▸ **Task to complete**
Each entry must appear in the answer exactly as written.

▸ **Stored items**
_____

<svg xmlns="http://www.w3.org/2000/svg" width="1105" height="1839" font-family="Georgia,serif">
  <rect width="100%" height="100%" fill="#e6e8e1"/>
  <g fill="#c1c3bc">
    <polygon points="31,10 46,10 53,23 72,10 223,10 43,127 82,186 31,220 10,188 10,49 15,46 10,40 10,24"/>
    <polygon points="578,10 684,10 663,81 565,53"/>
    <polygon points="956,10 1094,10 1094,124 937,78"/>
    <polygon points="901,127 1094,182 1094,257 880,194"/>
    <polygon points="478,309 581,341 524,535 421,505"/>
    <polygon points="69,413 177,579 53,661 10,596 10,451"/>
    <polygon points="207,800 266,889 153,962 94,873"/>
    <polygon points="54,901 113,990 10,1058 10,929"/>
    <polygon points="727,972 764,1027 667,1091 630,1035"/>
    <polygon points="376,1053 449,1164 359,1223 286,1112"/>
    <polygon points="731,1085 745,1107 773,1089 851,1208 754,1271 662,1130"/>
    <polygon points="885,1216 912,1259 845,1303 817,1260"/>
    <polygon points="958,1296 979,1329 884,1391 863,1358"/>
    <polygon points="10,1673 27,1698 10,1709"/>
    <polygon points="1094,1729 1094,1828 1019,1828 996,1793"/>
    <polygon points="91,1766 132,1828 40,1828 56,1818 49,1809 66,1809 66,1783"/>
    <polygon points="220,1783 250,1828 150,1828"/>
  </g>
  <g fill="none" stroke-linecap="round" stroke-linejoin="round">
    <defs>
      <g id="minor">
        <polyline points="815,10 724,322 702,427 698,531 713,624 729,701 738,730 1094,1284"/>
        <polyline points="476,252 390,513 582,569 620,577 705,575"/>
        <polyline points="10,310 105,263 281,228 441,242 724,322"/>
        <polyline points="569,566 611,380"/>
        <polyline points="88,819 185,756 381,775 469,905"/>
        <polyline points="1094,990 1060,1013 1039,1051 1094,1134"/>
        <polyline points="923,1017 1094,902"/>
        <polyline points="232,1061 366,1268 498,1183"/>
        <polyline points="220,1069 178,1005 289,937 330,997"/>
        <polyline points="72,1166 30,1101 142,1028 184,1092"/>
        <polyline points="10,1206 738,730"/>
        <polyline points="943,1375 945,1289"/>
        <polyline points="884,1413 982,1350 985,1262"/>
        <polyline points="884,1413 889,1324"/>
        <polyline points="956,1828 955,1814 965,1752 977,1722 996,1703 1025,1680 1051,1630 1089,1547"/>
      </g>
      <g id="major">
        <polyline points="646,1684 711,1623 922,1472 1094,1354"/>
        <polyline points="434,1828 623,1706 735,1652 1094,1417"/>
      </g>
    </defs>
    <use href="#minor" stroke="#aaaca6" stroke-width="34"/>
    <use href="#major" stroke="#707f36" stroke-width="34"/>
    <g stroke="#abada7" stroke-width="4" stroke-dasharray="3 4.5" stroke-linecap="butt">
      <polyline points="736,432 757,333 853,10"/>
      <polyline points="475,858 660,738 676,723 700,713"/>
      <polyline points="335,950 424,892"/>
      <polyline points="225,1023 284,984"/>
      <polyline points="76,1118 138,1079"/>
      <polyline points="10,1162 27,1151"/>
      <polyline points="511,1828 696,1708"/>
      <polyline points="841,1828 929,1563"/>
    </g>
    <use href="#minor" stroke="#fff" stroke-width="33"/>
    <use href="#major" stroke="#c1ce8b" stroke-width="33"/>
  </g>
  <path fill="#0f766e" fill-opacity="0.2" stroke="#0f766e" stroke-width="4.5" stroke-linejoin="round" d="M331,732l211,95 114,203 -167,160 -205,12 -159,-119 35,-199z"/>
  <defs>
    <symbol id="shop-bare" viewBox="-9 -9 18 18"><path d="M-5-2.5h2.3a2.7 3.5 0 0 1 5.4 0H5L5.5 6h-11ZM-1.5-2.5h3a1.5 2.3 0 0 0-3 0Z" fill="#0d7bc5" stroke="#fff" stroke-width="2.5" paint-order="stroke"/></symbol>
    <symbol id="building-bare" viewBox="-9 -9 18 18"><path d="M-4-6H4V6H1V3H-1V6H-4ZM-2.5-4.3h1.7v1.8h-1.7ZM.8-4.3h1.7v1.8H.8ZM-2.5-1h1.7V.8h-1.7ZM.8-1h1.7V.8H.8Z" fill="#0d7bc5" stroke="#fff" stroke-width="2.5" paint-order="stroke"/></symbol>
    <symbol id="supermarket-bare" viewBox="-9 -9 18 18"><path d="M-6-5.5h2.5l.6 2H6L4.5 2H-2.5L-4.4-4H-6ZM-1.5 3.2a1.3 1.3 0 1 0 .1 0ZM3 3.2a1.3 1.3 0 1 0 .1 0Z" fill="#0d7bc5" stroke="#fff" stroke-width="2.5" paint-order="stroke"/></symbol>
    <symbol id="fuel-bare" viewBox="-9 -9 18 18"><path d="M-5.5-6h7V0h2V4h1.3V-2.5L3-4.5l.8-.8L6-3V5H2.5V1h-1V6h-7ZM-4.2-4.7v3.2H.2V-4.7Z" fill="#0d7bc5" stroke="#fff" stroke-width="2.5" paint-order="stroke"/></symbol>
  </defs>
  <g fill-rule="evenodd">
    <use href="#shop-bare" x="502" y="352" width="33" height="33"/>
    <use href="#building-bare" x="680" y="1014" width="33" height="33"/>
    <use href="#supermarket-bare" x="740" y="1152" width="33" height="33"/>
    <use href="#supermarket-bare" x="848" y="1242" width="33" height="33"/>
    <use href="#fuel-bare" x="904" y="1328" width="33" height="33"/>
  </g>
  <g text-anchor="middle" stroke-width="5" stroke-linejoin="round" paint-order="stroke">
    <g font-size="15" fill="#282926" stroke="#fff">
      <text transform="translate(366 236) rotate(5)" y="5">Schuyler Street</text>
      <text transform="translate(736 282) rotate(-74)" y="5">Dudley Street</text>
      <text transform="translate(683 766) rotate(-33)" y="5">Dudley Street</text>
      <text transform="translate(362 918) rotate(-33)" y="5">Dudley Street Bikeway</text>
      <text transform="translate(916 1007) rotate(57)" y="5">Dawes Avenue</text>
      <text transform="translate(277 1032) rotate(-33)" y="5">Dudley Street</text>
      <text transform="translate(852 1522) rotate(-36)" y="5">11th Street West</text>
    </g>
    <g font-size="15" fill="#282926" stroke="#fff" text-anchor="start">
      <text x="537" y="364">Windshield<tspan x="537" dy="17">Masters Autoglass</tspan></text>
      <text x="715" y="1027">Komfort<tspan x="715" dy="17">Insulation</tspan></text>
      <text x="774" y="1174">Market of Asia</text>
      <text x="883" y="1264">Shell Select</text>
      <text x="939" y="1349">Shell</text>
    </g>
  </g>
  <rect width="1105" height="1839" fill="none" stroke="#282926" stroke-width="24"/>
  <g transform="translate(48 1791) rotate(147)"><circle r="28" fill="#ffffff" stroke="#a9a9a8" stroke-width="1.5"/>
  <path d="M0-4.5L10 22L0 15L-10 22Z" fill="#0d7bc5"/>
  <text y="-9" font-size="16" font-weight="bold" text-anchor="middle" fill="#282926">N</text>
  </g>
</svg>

_____

▸ **Output**
<svg xmlns="http://www.w3.org/2000/svg" width="1105" height="1839" font-family="Georgia,serif">
  <rect width="100%" height="100%" fill="#e6e8e1"/>
  <g fill="#c1c3bc">
    <polygon points="31,10 46,10 53,23 72,10 223,10 43,127 82,186 31,220 10,188 10,49 15,46 10,40 10,24"/>
    <polygon points="578,10 684,10 663,81 565,53"/>
    <polygon points="956,10 1094,10 1094,124 937,78"/>
    <polygon points="901,127 1094,182 1094,257 880,194"/>
    <polygon points="478,309 581,341 524,535 421,505"/>
    <polygon points="69,413 177,579 53,661 10,596 10,451"/>
    <polygon points="207,800 266,889 153,962 94,873"/>
    <polygon points="54,901 113,990 10,1058 10,929"/>
    <polygon points="727,972 764,1027 667,1091 630,1035"/>
    <polygon points="376,1053 449,1164 359,1223 286,1112"/>
    <polygon points="731,1085 745,1107 773,1089 851,1208 754,1271 662,1130"/>
    <polygon points="885,1216 912,1259 845,1303 817,1260"/>
    <polygon points="958,1296 979,1329 884,1391 863,1358"/>
    <polygon points="10,1673 27,1698 10,1709"/>
    <polygon points="1094,1729 1094,1828 1019,1828 996,1793"/>
    <polygon points="91,1766 132,1828 40,1828 56,1818 49,1809 66,1809 66,1783"/>
    <polygon points="220,1783 250,1828 150,1828"/>
  </g>
  <g fill="none" stroke-linecap="round" stroke-linejoin="round">
    <defs>
      <g id="minor">
        <polyline points="815,10 724,322 702,427 698,531 713,624 729,701 738,730 1094,1284"/>
        <polyline points="476,252 390,513 582,569 620,577 705,575"/>
        <polyline points="10,310 105,263 281,228 441,242 724,322"/>
        <polyline points="569,566 611,380"/>
        <polyline points="88,819 185,756 381,775 469,905"/>
        <polyline points="1094,990 1060,1013 1039,1051 1094,1134"/>
        <polyline points="923,1017 1094,902"/>
        <polyline points="232,1061 366,1268 498,1183"/>
        <polyline points="220,1069 178,1005 289,937 330,997"/>
        <polyline points="72,1166 30,1101 142,1028 184,1092"/>
        <polyline points="10,1206 738,730"/>
        <polyline points="943,1375 945,1289"/>
        <polyline points="884,1413 982,1350 985,1262"/>
        <polyline points="884,1413 889,1324"/>
        <polyline points="956,1828 955,1814 965,1752 977,1722 996,1703 1025,1680 1051,1630 1089,1547"/>
      </g>
      <g id="major">
        <polyline points="646,1684 711,1623 922,1472 1094,1354"/>
        <polyline points="434,1828 623,1706 735,1652 1094,1417"/>
      </g>
    </defs>
    <use href="#minor" stroke="#aaaca6" stroke-width="34"/>
    <use href="#major" stroke="#707f36" stroke-width="34"/>
    <g stroke="#abada7" stroke-width="4" stroke-dasharray="3 4.5" stroke-linecap="butt">
      <polyline points="736,432 757,333 853,10"/>
      <polyline points="475,858 660,738 676,723 700,713"/>
      <polyline points="335,950 424,892"/>
      <polyline points="225,1023 284,984"/>
      <polyline points="76,1118 138,1079"/>
      <polyline points="10,1162 27,1151"/>
      <polyline points="511,1828 696,1708"/>
      <polyline points="841,1828 929,1563"/>
    </g>
    <use href="#minor" stroke="#fff" stroke-width="33"/>
    <use href="#major" stroke="#c1ce8b" stroke-width="33"/>
  </g>
  <path fill="#0f766e" fill-opacity="0.2" stroke="#0f766e" stroke-width="4.5" stroke-linejoin="round" d="M331,732l211,95 114,203 -167,160 -205,12 -159,-119 35,-199z"/>
  <defs>
    <symbol id="shop-bare" viewBox="-9 -9 18 18"><path d="M-5-2.5h2.3a2.7 3.5 0 0 1 5.4 0H5L5.5 6h-11ZM-1.5-2.5h3a1.5 2.3 0 0 0-3 0Z" fill="#0d7bc5" stroke="#fff" stroke-width="2.5" paint-order="stroke"/></symbol>
    <symbol id="building-bare" viewBox="-9 -9 18 18"><path d="M-4-6H4V6H1V3H-1V6H-4ZM-2.5-4.3h1.7v1.8h-1.7ZM.8-4.3h1.7v1.8H.8ZM-2.5-1h1.7V.8h-1.7ZM.8-1h1.7V.8H.8Z" fill="#0d7bc5" stroke="#fff" stroke-width="2.5" paint-order="stroke"/></symbol>
    <symbol id="supermarket-bare" viewBox="-9 -9 18 18"><path d="M-6-5.5h2.5l.6 2H6L4.5 2H-2.5L-4.4-4H-6ZM-1.5 3.2a1.3 1.3 0 1 0 .1 0ZM3 3.2a1.3 1.3 0 1 0 .1 0Z" fill="#0d7bc5" stroke="#fff" stroke-width="2.5" paint-order="stroke"/></symbol>
    <symbol id="fuel-bare" viewBox="-9 -9 18 18"><path d="M-5.5-6h7V0h2V4h1.3V-2.5L3-4.5l.8-.8L6-3V5H2.5V1h-1V6h-7ZM-4.2-4.7v3.2H.2V-4.7Z" fill="#0d7bc5" stroke="#fff" stroke-width="2.5" paint-order="stroke"/></symbol>
  </defs>
  <g fill-rule="evenodd">
    <use href="#shop-bare" x="502" y="352" width="33" height="33"/>
    <use href="#building-bare" x="680" y="1014" width="33" height="33"/>
    <use href="#supermarket-bare" x="740" y="1152" width="33" height="33"/>
    <use href="#supermarket-bare" x="848" y="1242" width="33" height="33"/>
    <use href="#fuel-bare" x="904" y="1328" width="33" height="33"/>
  </g>
  <g text-anchor="middle" stroke-width="5" stroke-linejoin="round" paint-order="stroke">
    <g font-size="15" fill="#282926" stroke="#fff">
      <text transform="translate(366 236) rotate(5)" y="5">Schuyler Street</text>
      <text transform="translate(736 282) rotate(-74)" y="5">Dudley Street</text>
      <text transform="translate(683 766) rotate(-33)" y="5">Dudley Street</text>
      <text transform="translate(362 918) rotate(-33)" y="5">Dudley Street Bikeway</text>
      <text transform="translate(916 1007) rotate(57)" y="5">Dawes Avenue</text>
      <text transform="translate(277 1032) rotate(-33)" y="5">Dudley Street</text>
      <text transform="translate(852 1522) rotate(-36)" y="5">11th Street West</text>
    </g>
    <g font-size="15" fill="#282926" stroke="#fff" text-anchor="start">
      <text x="537" y="364">Windshield<tspan x="537" dy="17">Masters Autoglass</tspan></text>
      <text x="715" y="1027">Komfort<tspan x="715" dy="17">Insulation</tspan></text>
      <text x="774" y="1174">Market of Asia</text>
      <text x="883" y="1264">Shell Select</text>
      <text x="939" y="1349">Shell</text>
    </g>
  </g>
  <rect width="1105" height="1839" fill="none" stroke="#282926" stroke-width="24"/>
  <g transform="translate(48 1791) rotate(147)"><circle r="28" fill="#ffffff" stroke="#a9a9a8" stroke-width="1.5"/>
  <path d="M0-4.5L10 22L0 15L-10 22Z" fill="#0d7bc5"/>
  <text y="-9" font-size="16" font-weight="bold" text-anchor="middle" fill="#282926">N</text>
  </g>
</svg>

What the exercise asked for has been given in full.